Hoon Alexander H, Vasconcellos Faria Andreia
Johns Hopkins University School of Medicine, Phelps Center for Cerebral Palsy and Neurodevelopmental Medicine, Kennedy Krieger Institute, Baltimore, Maryland.
Dev Disabil Res Rev. 2010;16(4):302-12. doi: 10.1002/ddrr.127.
With advances in obstetric and perinatal management, the incidence of intraventricular hemorrhage in premature infants has declined, while periventricular leukomalacia remains a significant concern. It is now known that brain injury in children born preterm also involves neuronal-axonal disease in supratentorial and infratentorial structures. The developing brain is especially vulnerable to white matter (WM) injury from 23 to 34 weeks gestation when blood vessels serving the periventricular WM are immature. Oligodendrocyte progenitors, which are beginning to form myelin during this time, are susceptible to attack from oxygen free radicals, glutamate, and inflammatory cytokines. Advances in imaging techniques such as diffusion tensor imaging provide a more complete picture of the location and extent of injury. Effective management of children born preterm with cerebral palsy is predicated on an understanding of sequential links from etiological antecedents to brain neuropathology as revealed with neuroimaging techniques to clinical phenotypes, toward focused interventions with measurable outcomes.
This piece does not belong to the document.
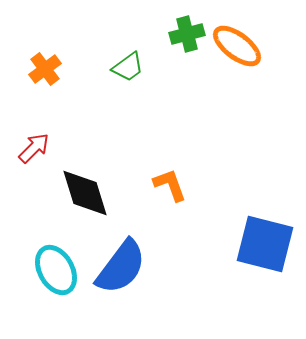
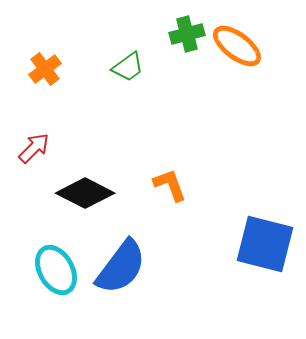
black diamond: rotated 46 degrees counterclockwise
随着产科和围产期管理的进步,早产儿脑室内出血的发生率有所下降,而脑室周围白质软化症仍然是一个重大问题。现在已知,早产儿童的脑损伤还涉及幕上和幕下结构的神经元轴突疾病。在妊娠23至34周时,为脑室周围白质供血的血管不成熟,发育中的大脑特别容易受到白质损伤。在此期间开始形成髓鞘的少突胶质细胞前体易受氧自由基、谷氨酸和炎性细胞因子的攻击。诸如扩散张量成像等成像技术的进步,能更全面地显示损伤的位置和程度。对早产脑瘫患儿的有效管理,基于对从病因学前驱因素到神经影像学技术所揭示的脑神经病理学,再到临床表型的连续联系的理解,从而进行有针对性的干预并取得可测量的结果。